But I would be content with "pipelined", and have the readily automated part
handle itself.

------
wadkar
Well, after spending so much time watching kilometers of rolling text on my
screen while `emerge -uavDN @world` compiles __everything __, I agree I don’t
need reproducible builds

------
wwweaponizer
Reproducible builds allow people to independently verify that a build came
from the source code that the binary vendor claims it did, rather than some
compromised source code.

------
timwaagh
i think mostly we want to be as reproducible as possible is because a non
reproducible build means there might be new bugs in it that werent there
previously (when using the same source). for example a dependency might have
been updated and might now be incompatible. it happens. its not malicious, but
its annoying. this usually gives a lot of 'works on my machine' discussion,
which is a rather frustrating and unhelpful situation.

------
deknos
tavis assumes there's an complete organization which is either good or bad.
but what about people with in the organization with restricted or accountable
access to sources or binaries?

i think reproducible builds are about malicious parties in an bigger
organization.

------
sesuximo
Reproducible builds make it a lot easier for compiler/build system debugging.

------
CoffeeBob
Not worth reading

------
benlivengood
Reproducible builds are primarily useful at organizations with strong auditing
requirements. The build system is the root of trust and it's possible to
achieve a high degree of trust inside an organization.

I think what the author misses is that having multiple vendors or
distributions providing signed deterministic/reproducible builds reduces the
total cost of maintaining individual trusted build environments.

For example, the author claims that the most straightforward way of producing
a trusted build is to do the build from source oneself. That is true, but
ignores the cost of millions of individuals spinning CPU cycles to build their
own local packages, which has already been deemed too high by most users.

__The data__:
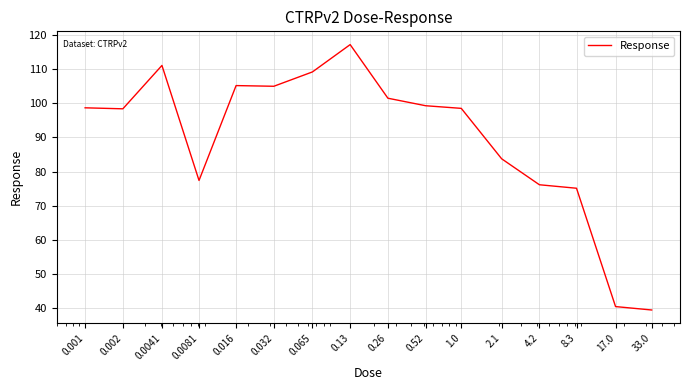

What is the sum of all values?

1436.6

__Actions to take__:
[1] In the reproducible-builds thread, what does sesuximo say reproducible builds make a lot easier?
[2] Resume the reproducible-builds thread after its final sentence, carrying on benlivengood's comment.

__Answers in order__:
[1] Compiler/build system debugging.

[2]
If N independent entities build and sign reproducible packages for a
distribution then the probability of incorrect binaries being produced is
P(individual_problem)^N for as many N as local package managers want to check,
or trust an aggregator to fetch and compare signatures from all N producers. N
can be far smaller than the number of individual uses of the packages while
still being more trusted than a single vendor maintaining their own highly-
trusted build system. If large organizations participate in this multi-entity
process they can only increase their own certainty that they've produced
accurate builds from source for packages built publicly at least.

Deterministic builds also solve the compiler back door problem (ala
"Reflections on Trusting Trust"). Compiling each repeatible/deterministic
compiler (e.g. GCC, llvm, TCC, MSVC) with every other compiler and verifying
that all deterministic builds are identical from any compilation path, e.g.
that tcc(gcc(MSVC(llvm(tcc)))) produces identical output to
MSVC(gcc(tcc(llvm(tcc)))). The process can be extended to verifying these
paths under multiple OS's and hardware architectures. This establishes a
practical root of trust; a well-known compiler binary trusted to translate
source code into binaries without binary backdoors.
[https://news.ycombinator.com/item?id=10181339](https://news.ycombinator.com/item?id=10181339)
for previous discussion.

Finally, deterministic builds allow verifiable signatures of the form "This
container OS with signature A running a software package with signature B with
input having signature C produces output with signature D" for arbitrary
choices of deterministic source code. This allows for verifiable computing in
general; the ability to trust that the output of running compiled source on a
particular input (including other source code) actually produces a particular
output. This reduces the cost of establishing a trusted system from the high
cost of building everything from source to the cost of building the root of
trust from source and trusting the plurality of signatures establishing that
building the rest of the system from this trusted root results in the same
publicly available binaries. The process can be extended all the way to formal
verification of the root of trust and any other desired components.

------
Markoff
interesting choice of domain name, any background?